▶ **DOCUMENT EXTRACT**
● ● ● ●

The Colposcopic Examination

Jennifer E. Frank, MD


J Midwifery Womens Health. 2008;53(5):447-452. 

In This Article

Visualization with Colposcopy

Colposcopic examination includes gross visualization of the vulva and vagina, examination of the cervix before and after application of acetic acid (common household vinegar), biopsy of suspicious lesions, and endocervical sampling in certain women (Figure 1).[2,17] Both a regular white light (such as used during a Pap test) and a green light are used during colposcopy. The green filter enhances visualization of blood vessels by making them appear darker in contrast to the surrounding epithelium.[4]

Figure 1.

Surgical tray containing the most commonly used supplies for performing a colposcopy.

● ● ● ●

▶ **RECORDS PROVIDED**
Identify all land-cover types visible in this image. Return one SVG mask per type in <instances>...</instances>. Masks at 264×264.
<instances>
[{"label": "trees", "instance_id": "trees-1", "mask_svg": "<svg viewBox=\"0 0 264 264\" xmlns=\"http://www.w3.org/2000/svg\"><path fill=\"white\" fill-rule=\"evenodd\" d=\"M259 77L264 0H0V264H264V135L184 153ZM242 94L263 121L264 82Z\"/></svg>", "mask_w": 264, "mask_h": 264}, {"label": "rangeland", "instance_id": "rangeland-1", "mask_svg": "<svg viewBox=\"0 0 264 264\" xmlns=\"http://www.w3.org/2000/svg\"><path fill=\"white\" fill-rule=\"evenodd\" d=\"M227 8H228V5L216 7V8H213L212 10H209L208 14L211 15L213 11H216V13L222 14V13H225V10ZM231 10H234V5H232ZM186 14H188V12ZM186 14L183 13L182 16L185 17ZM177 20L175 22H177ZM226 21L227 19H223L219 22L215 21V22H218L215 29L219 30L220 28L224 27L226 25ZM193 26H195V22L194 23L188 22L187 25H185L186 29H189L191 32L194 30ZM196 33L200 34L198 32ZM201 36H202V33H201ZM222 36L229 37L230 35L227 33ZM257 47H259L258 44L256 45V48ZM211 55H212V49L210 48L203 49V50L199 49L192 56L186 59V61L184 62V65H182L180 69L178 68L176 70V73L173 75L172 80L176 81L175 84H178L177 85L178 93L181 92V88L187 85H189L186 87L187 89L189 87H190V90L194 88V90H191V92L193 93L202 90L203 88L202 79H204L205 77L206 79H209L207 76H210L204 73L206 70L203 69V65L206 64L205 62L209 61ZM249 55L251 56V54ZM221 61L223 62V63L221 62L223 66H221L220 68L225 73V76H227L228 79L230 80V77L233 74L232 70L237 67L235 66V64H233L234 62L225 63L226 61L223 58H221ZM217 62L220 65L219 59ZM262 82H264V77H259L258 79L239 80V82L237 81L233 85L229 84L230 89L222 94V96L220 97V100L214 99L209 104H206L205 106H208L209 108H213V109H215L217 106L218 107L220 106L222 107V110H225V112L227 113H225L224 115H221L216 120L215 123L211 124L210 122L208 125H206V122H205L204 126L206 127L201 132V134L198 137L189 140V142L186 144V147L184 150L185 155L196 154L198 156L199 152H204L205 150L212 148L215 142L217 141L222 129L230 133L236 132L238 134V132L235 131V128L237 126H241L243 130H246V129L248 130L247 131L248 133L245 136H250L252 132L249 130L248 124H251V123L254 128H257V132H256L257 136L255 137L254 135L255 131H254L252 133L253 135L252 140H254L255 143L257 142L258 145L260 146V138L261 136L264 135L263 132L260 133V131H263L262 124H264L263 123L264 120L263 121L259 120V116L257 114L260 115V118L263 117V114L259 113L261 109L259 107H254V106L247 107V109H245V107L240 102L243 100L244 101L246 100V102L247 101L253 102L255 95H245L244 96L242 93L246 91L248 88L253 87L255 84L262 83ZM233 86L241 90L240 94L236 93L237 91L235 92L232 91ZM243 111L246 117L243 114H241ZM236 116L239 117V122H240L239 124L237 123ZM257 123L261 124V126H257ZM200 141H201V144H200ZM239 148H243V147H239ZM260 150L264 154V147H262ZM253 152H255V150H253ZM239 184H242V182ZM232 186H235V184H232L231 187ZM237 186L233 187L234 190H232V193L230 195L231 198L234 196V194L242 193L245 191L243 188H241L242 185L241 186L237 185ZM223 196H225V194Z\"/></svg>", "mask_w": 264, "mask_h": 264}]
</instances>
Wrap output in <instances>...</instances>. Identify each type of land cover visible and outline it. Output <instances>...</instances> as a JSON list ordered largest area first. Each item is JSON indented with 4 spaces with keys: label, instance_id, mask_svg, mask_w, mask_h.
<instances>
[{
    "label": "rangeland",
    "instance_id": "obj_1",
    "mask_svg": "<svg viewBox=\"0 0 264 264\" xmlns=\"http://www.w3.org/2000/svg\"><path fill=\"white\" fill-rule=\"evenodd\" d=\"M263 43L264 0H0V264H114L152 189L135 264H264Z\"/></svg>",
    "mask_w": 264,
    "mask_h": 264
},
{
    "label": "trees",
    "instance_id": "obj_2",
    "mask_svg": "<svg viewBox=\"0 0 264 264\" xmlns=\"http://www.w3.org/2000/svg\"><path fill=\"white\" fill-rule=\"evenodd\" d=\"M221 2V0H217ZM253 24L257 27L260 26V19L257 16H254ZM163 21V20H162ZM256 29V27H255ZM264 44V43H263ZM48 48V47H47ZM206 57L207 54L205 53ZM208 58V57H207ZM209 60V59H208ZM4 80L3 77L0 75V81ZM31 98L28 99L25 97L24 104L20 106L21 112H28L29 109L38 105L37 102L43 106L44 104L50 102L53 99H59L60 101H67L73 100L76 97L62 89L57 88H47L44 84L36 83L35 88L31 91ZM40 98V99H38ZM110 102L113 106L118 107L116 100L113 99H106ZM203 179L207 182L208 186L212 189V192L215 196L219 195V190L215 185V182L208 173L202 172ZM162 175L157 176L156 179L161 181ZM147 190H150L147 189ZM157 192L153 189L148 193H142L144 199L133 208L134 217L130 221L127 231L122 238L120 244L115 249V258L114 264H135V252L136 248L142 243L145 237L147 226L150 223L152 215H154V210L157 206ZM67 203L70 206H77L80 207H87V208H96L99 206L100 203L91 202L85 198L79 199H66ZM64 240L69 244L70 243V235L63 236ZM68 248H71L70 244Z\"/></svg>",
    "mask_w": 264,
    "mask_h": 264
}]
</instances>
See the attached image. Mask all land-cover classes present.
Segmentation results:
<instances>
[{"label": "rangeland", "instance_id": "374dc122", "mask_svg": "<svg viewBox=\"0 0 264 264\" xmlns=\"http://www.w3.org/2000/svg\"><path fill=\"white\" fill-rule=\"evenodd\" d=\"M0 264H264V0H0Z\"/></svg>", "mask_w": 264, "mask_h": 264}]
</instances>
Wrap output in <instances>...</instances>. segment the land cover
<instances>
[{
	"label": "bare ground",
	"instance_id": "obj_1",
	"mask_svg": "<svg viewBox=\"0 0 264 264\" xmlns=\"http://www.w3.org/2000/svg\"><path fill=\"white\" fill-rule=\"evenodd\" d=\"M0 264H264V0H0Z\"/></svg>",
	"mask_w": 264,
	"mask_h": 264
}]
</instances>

● ● ● ●

▶ **THINGS TO DO**
1. List every step that the article on colposcopic examination says the exam includes.
2. Retype the part of the article on colposcopic examination that begins with the words "Colposcopic examination includes" and ends with "performing a colposcopy.".

▶ **TASK-BY-TASK SOLUTIONS**
1.
- Gross visualization of the vulva and vagina
- Examination of the cervix before and after application of acetic acid (common household vinegar)
- Biopsy of suspicious lesions
- Endocervical sampling in certain women

2.
Colposcopic examination includes gross visualization of the vulva and vagina, examination of the cervix before and after application of acetic acid (common household vinegar), biopsy of suspicious lesions, and endocervical sampling in certain women (Figure 1).[2,17] Both a regular white light (such as used during a Pap test) and a green light are used during colposcopy. The green filter enhances visualization of blood vessels by making them appear darker in contrast to the surrounding epithelium.[4]

Figure 1.

Surgical tray containing the most commonly used supplies for performing a colposcopy.